Wednesday, July 18, 2012

Can We Be Independent Together?

As he finishes Part One of his book Drive, Daniel Pink offers us to different kinds of behaviors in people: Type X and Type I.  Type X behavior is perfect for a world that is fueled by extrinsic motivation (hence, Type X), a world focused on "the extrinsic rewards to which that activity leads."  Employers looked for this type of behavior in a world where workers performed routine tasks, tasks that were perfect for the "carrot and stick" world of the past.
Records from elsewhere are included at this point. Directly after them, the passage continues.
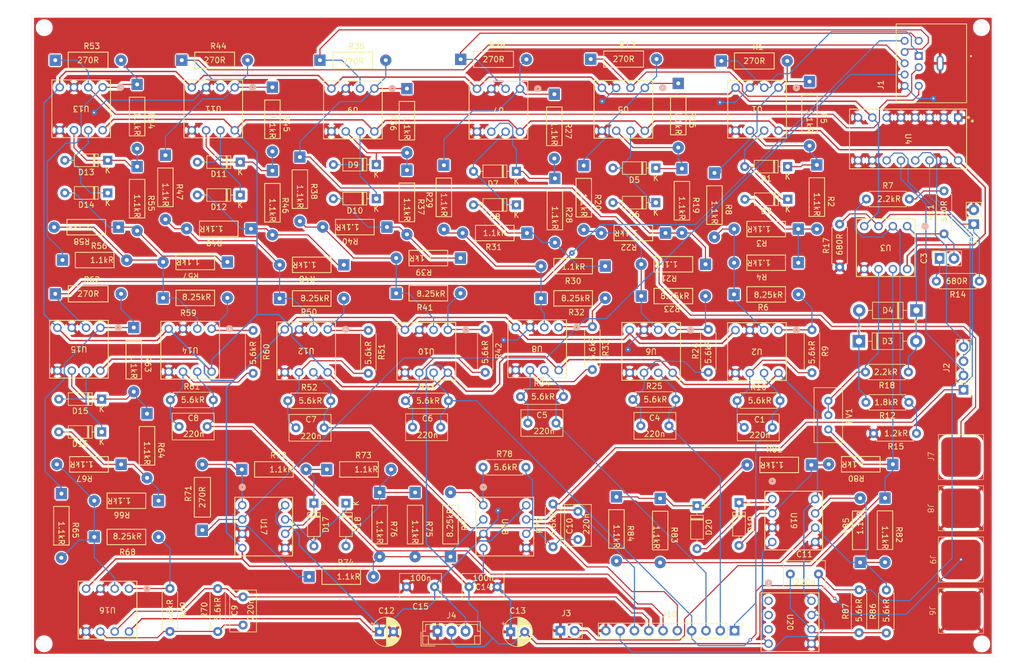
<source format=kicad_pcb>
(kicad_pcb
	(version 20240108)
	(generator "pcbnew")
	(generator_version "8.0")
	(general
		(thickness 1.600198)
		(legacy_teardrops no)
	)
	(paper "A4")
	(title_block
		(title "PCB - placa de bioimpedância ")
		(date "2024-10-27")
		(rev "Eduardo Esperança")
		(company "Laboratório de Instrumentação Biomédica")
	)
	(layers
		(0 "F.Cu" signal "Front")
		(1 "In1.Cu" signal)
		(2 "In2.Cu" signal)
		(31 "B.Cu" signal "Back")
		(34 "B.Paste" user)
		(35 "F.Paste" user)
		(36 "B.SilkS" user "B.Silkscreen")
		(37 "F.SilkS" user "F.Silkscreen")
		(38 "B.Mask" user)
		(39 "F.Mask" user)
		(44 "Edge.Cuts" user)
		(45 "Margin" user)
		(46 "B.CrtYd" user "B.Courtyard")
		(47 "F.CrtYd" user "F.Courtyard")
		(49 "F.Fab" user)
	)
	(setup
		(stackup
			(layer "F.SilkS"
				(type "Top Silk Screen")
			)
			(layer "F.Paste"
				(type "Top Solder Paste")
			)
			(layer "F.Mask"
				(type "Top Solder Mask")
				(thickness 0.01)
			)
			(layer "F.Cu"
				(type "copper")
				(thickness 0.035)
			)
			(layer "dielectric 1"
				(type "core")
				(thickness 0.480066)
				(material "FR4")
				(epsilon_r 4.5)
				(loss_tangent 0.02)
			)
			(layer "In1.Cu"
				(type "copper")
				(thickness 0.035)
			)
			(layer "dielectric 2"
				(type "prepreg")
				(thickness 0.480066)
				(material "FR4")
				(epsilon_r 4.5)
				(loss_tangent 0.02)
			)
			(layer "In2.Cu"
				(type "copper")
				(thickness 0.035)
			)
			(layer "dielectric 3"
				(type "core")
				(thickness 0.480066)
				(material "FR4")
				(epsilon_r 4.5)
				(loss_tangent 0.02)
			)
			(layer "B.Cu"
				(type "copper")
				(thickness 0.035)
			)
			(layer "B.Mask"
				(type "Bottom Solder Mask")
				(thickness 0.01)
			)
			(layer "B.Paste"
				(type "Bottom Solder Paste")
			)
			(layer "B.SilkS"
				(type "Bottom Silk Screen")
			)
			(copper_finish "None")
			(dielectric_constraints no)
		)
		(pad_to_mask_clearance 0)
		(solder_mask_min_width 0.12)
		(allow_soldermask_bridges_in_footprints no)
		(pcbplotparams
			(layerselection 0x00010fc_fffffff9)
			(plot_on_all_layers_selection 0x0000000_00000000)
			(disableapertmacros no)
			(usegerberextensions no)
			(usegerberattributes yes)
			(usegerberadvancedattributes yes)
			(creategerberjobfile yes)
			(dashed_line_dash_ratio 12.000000)
			(dashed_line_gap_ratio 3.000000)
			(svgprecision 4)
			(plotframeref no)
			(viasonmask no)
			(mode 1)
			(useauxorigin no)
			(hpglpennumber 1)
			(hpglpenspeed 20)
			(hpglpendiameter 15.000000)
			(pdf_front_fp_property_popups yes)
			(pdf_back_fp_property_popups yes)
			(dxfpolygonmode yes)
			(dxfimperialunits yes)
			(dxfusepcbnewfont yes)
			(psnegative no)
			(psa4output no)
			(plotreference yes)
			(plotvalue yes)
			(plotfptext yes)
			(plotinvisibletext no)
			(sketchpadsonfab no)
			(subtractmaskfromsilk no)
			(outputformat 1)
			(mirror no)
			(drillshape 0)
			(scaleselection 1)
			(outputdirectory "")
		)
	)
	(net 0 "")
	(net 1 "/Out-ch1")
	(net 2 "Net-(U2-In_B-)")
	(net 3 "GND")
	(net 4 "Net-(U3-In_A+)")
	(net 5 "Net-(D3-A)")
	(net 6 "Net-(C3-Pad1)")
	(net 7 "/Out-ch2")
	(net 8 "Net-(U6-In_B-)")
	(net 9 "/Out-ch3")
	(net 10 "Net-(U8-In_B-)")
	(net 11 "Net-(U10-In_B-)")
	(net 12 "/Out-ch4")
	(net 13 "/Out-ch5")
	(net 14 "Net-(U12-In_B-)")
	(net 15 "Net-(U14-In_B-)")
	(net 16 "/Out-ch6")
	(net 17 "Net-(U16-In_B-)")
	(net 18 "/Out-ch7")
	(net 19 "/Out-ch8")
	(net 20 "Net-(U18-In_B-)")
	(net 21 "Net-(U20-In_B-)")
	(net 22 "/Ret-osc")
	(net 23 "+10V")
	(net 24 "-10V")
	(net 25 "Net-(D1-K)")
	(net 26 "Net-(D1-A)")
	(net 27 "Net-(D2-A)")
	(net 28 "Net-(D3-K)")
	(net 29 "Net-(D5-A)")
	(net 30 "Net-(D5-K)")
	(net 31 "Net-(D6-A)")
	(net 32 "Net-(D7-K)")
	(net 33 "Net-(D7-A)")
	(net 34 "Net-(D8-A)")
	(net 35 "Net-(D9-K)")
	(net 36 "Net-(D10-K)")
	(net 37 "Net-(D10-A)")
	(net 38 "Net-(D11-A)")
	(net 39 "Net-(D11-K)")
	(net 40 "Net-(D12-A)")
	(net 41 "Net-(D13-K)")
	(net 42 "Net-(D13-A)")
	(net 43 "Net-(D14-A)")
	(net 44 "Net-(D15-A)")
	(net 45 "Net-(D15-K)")
	(net 46 "Net-(D16-A)")
	(net 47 "Net-(D17-A)")
	(net 48 "Net-(D17-K)")
	(net 49 "Net-(D18-A)")
	(net 50 "Net-(D19-A)")
	(net 51 "Net-(D19-K)")
	(net 52 "Net-(D20-K)")
	(net 53 "Net-(U1-In_A-)")
	(net 54 "Net-(U13-In_A-)")
	(net 55 "Net-(U15-In_A-)")
	(net 56 "Net-(U11-In_A-)")
	(net 57 "Net-(U17-In_A-)")
	(net 58 "Net-(U7-In_A-)")
	(net 59 "Net-(U5-In_A-)")
	(net 60 "Net-(U9-In_A-)")
	(net 61 "Net-(J2-Pin_4)")
	(net 62 "Net-(J2-Pin_3)")
	(net 63 "/Vout-Osc")
	(net 64 "/ch4-trans")
	(net 65 "Net-(U1-Out_A)")
	(net 66 "Net-(U2-In_A-)")
	(net 67 "Net-(U2-Out_A)")
	(net 68 "Net-(R11-Pad2)")
	(net 69 "Net-(U3-In_A-)")
	(net 70 "Net-(U5-Out_A)")
	(net 71 "Net-(U3-In_B-)")
	(net 72 "Net-(U6-In_A-)")
	(net 73 "Net-(U6-Out_A)")
	(net 74 "Net-(U7-Out_A)")
	(net 75 "Net-(U8-In_A-)")
	(net 76 "Net-(U8-Out_A)")
	(net 77 "Net-(U10-In_A-)")
	(net 78 "Net-(U10-Out_A)")
	(net 79 "Net-(U11-Out_A)")
	(net 80 "Net-(U12-In_A-)")
	(net 81 "Net-(U12-Out_A)")
	(net 82 "Net-(U13-Out_A)")
	(net 83 "Net-(U14-In_A-)")
	(net 84 "Net-(U14-Out_A)")
	(net 85 "Net-(U15-Out_A)")
	(net 86 "Net-(U16-In_A-)")
	(net 87 "Net-(U16-Out_A)")
	(net 88 "Net-(U17-Out_A)")
	(net 89 "Net-(U18-In_A-)")
	(net 90 "Net-(U18-Out_A)")
	(net 91 "Net-(U19-In_B-)")
	(net 92 "Net-(U19-Out_B)")
	(net 93 "unconnected-(U20-In_A+-Pad3)")
	(net 94 "unconnected-(U20-Out_A-Pad1)")
	(net 95 "unconnected-(U20-In_A--Pad2)")
	(footprint "Capacitor_THT:C_Rect_L7.2mm_W4.5mm_P5.00mm_FKS2_FKP2_MKS2_MKP2" (layer "F.Cu") (at 88.59 107.38))
	(footprint "estagio-cis:YAG_MF25_YAG" (layer "F.Cu") (at 66.616 83.8))
	(footprint "estagio-cis:CONN8_1-2199298-2_TEC" (layer "F.Cu") (at 136.3077 90.2 180))
	(footprint "Capacitor_THT:C_Rect_L7.2mm_W4.5mm_P5.00mm_FKS2_FKP2_MKS2_MKP2" (layer "F.Cu") (at 133.9551 135.85 180))
	(footprint "Connector_PinHeader_2.54mm:PinHeader_1x02_P2.54mm_Vertical" (layer "F.Cu") (at 156.29 143.65 90))
	(footprint "estagio-cis:RES_TYCO_YR1_TYC" (layer "F.Cu") (at 200.51 46.0977 -90))
	(footprint "estagio-cis:CONN8_1-2199298-2_TEC" (layer "F.Cu") (at 79.7 136.18 180))
	(footprint "estagio-cis:RES_TYCO_YR1_TYC" (layer "F.Cu") (at 81.14 61.1954 -90))
	(footprint "estagio-cis:RES_TYCO_YR1_TYC" (layer "F.Cu") (at 117.8423 78.65 180))
	(footprint "Capacitor_THT:C_Rect_L7.2mm_W4.5mm_P5.00mm_FKS2_FKP2_MKS2_MKP2" (layer "F.Cu") (at 109.34 107.6))
	(footprint "estagio-cis:RES_TYCO_YR1_TYC" (layer "F.Cu") (at 127.1377 83.7))
	(footprint "Resistor_THT:R_Axial_DIN0207_L6.3mm_D2.5mm_P7.62mm_Horizontal" (layer "F.Cu") (at 149.2 102.07))
	(footprint "estagio-cis:CONN8_1-2199298-2_TEC" (layer "F.Cu") (at 123.26 47.3254 180))
	(footprint "Resistor_THT:R_Axial_DIN0207_L6.3mm_D2.5mm_P7.62mm_Horizontal" (layer "F.Cu") (at 200.94 90.2 -90))
	(footprint "estagio-cis:CONN8_1-2199298-2_TEC" (layer "F.Cu") (at 94.365 90.0099 180))
	(footprint "estagio-cis:CONN8_1-2199298-2_TEC" (layer "F.Cu") (at 142.6047 121.3477 -90))
	(footprint "estagio-cis:RES_TYCO_YR1_TYC" (layer "F.Cu") (at 114.8224 114.9977))
	(footprint "Connector_JST:JST_EH_B3B-EH-A_1x03_P2.50mm_Vertical" (layer "F.Cu") (at 134.4551 143.75))
	(footprint "estagio-cis:RES_TYCO_YR1_TYC" (layer "F.Cu") (at 125.4946 71.9454 180))
	(footprint "estagio-cis:CONN_A 16-LC-TT_ASM" (layer "F.Cu") (at 226.9 52.48 -90))
	(footprint "estagio-cis:RES_TYCO_YR1_TYC" (layer "F.Cu") (at 160.43 61.0177 -90))
	(footprint "estagio-cis:bullet" (layer "F.Cu") (at 227.4 112.8))
	(footprint "estagio-cis:RES_TYCO_YR1_TYC" (layer "F.Cu") (at 135.6 60.9577 -90))
	(footprint "Resistor_THT:R_Axial_DIN0207_L6.3mm_D2.5mm_P7.62mm_Horizontal" (layer "F.Cu") (at 128.7877 102.8))
	(footprint "estagio-cis:bullet" (layer "F.Cu") (at 227.4 131))
	(footprint "Resistor_THT:R_Axial_DIN0207_L6.3mm_D2.5mm_P7.62mm_Horizontal" (layer "F.Cu") (at 210.615 66.955))
	(footprint "Diode_THT:D_DO-35_SOD27_P7.62mm_Horizontal" (layer "F.Cu") (at 112.5247 120.9877 -90))
	(footprint "estagio-cis:RES_TYCO_YR1_TYC" (layer "F.Cu") (at 67.7 119.2977 -90))
	(footprint "estagio-cis:CONN8_1-2199298-2_TEC" (layer "F.Cu") (at 74.62 89.83 180))
	(footprint "estagio-cis:RES_TYCO_YR1_TYC"
		(layer "F.Cu")
		(uuid "43297c66-9e66-423b-b1ca-e5a74d4cf549")
		(at 198.5196 78.2814 180)
		(tags "YR1B1K1CC ")
		(property "Reference" "R4"
			(at 6.5 -2.5 180)
			(unlocked yes)
			(layer "F.SilkS")
			(uuid "ed3165b1-ddb1-4ddf-851d-9fe3fe172696")
			(effects
				(f
... [1738196 chars truncated]
</source>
However, very few of those routine jobs remain in the United States for a variety of reasons which we will not go into here.  People who are Type I perform because of "the freedom, challenge, and purpose of the undertaking itself; any other gains are welcome, but mainly as a bonus."  This is not to say that Type I resist any sort of outside "goodies" or are willing to work for peanuts.  He then presents us with a list of relatively well-known people and asks us to decide whether or not they are Type I or Type X.  He argues that Type I people "almost always outperform Type X's in the long run."  Take a look at the list and decide for yourself:

          Type I                                                Type X
          Warren Buffett                                Jeff Skilling (Enron)
          Wolfgang Amadeus Mozart           Antonio Salieri
          Oprah Winfrey                                Donald Trump
          Bruce Springsteen                          Simon Cowell

You could certainly think about people in your own lives and probably fairly quickly figure out which column they would fit into.  Understand that not all of us fall into one category or the other all the time, but for the most part, it is fairly easy to see the differences between the two groups.
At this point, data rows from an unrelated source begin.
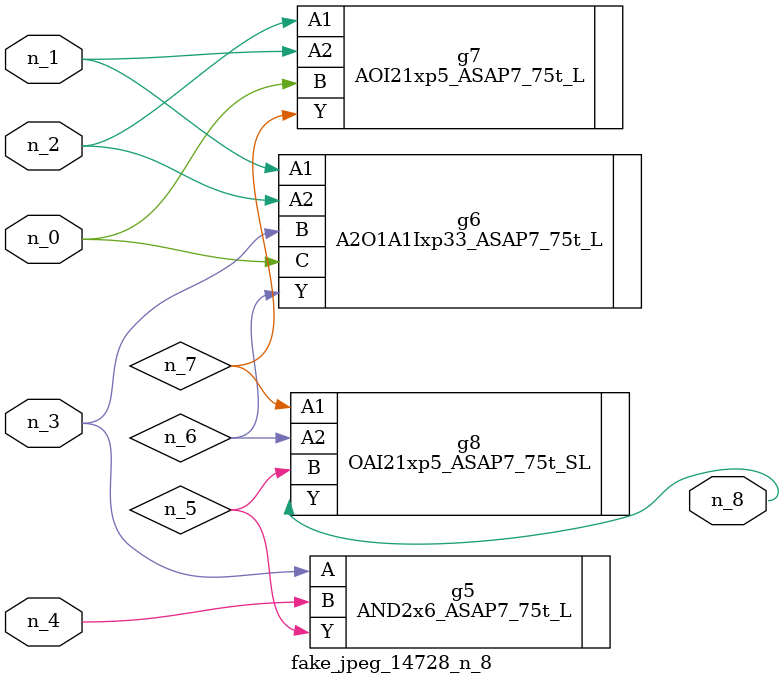
<source format=v>
module fake_jpeg_14728_n_8 (n_3, n_2, n_1, n_0, n_4, n_8);

input n_3;
input n_2;
input n_1;
input n_0;
input n_4;

output n_8;

wire n_6;
wire n_5;
wire n_7;

AND2x6_ASAP7_75t_L g5 ( 
.A(n_3),
.B(n_4),
.Y(n_5)
);

A2O1A1Ixp33_ASAP7_75t_L g6 ( 
.A1(n_1),
.A2(n_2),
.B(n_3),
.C(n_0),
.Y(n_6)
);

AOI21xp5_ASAP7_75t_L g7 ( 
.A1(n_2),
.A2(n_1),
.B(n_0),
.Y(n_7)
);

OAI21xp5_ASAP7_75t_SL g8 ( 
.A1(n_7),
.A2(n_6),
.B(n_5),
.Y(n_8)
);


endmodule
</source>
All of the brings us to today's post, focusing on the first element that would encourage Type I people, autonomy.  Pink is careful to point out that autonomy is not the same as independence.  Autonomy offers people a choice, while independence suggests a "go-it-alone, rely-on-nobody individualism."  It is this autonomy that provides people the freedom to do the work that they need to do and thrives in a creative environment that is coming to dominate the United States workplace.

I would like to think that I am creating some type of autonomy in my classes.  The layered curriculum that I have engaged my students with for the past couple of years gives each of them options as to how they learn best.  What I need to do a better job is working to oversee (not manage) the work that students are doing with it.  I hope that giving my students two days at the beginning of each unit to work solely on their layered curriculum will help them understand the autonomy that they have, help them to learn the background material that is so important to their learning, and give them the opportunity to move on to the more creative work that is ahead of them.  It will be an interesting experiment and one that I am looking forward to on a number of levels.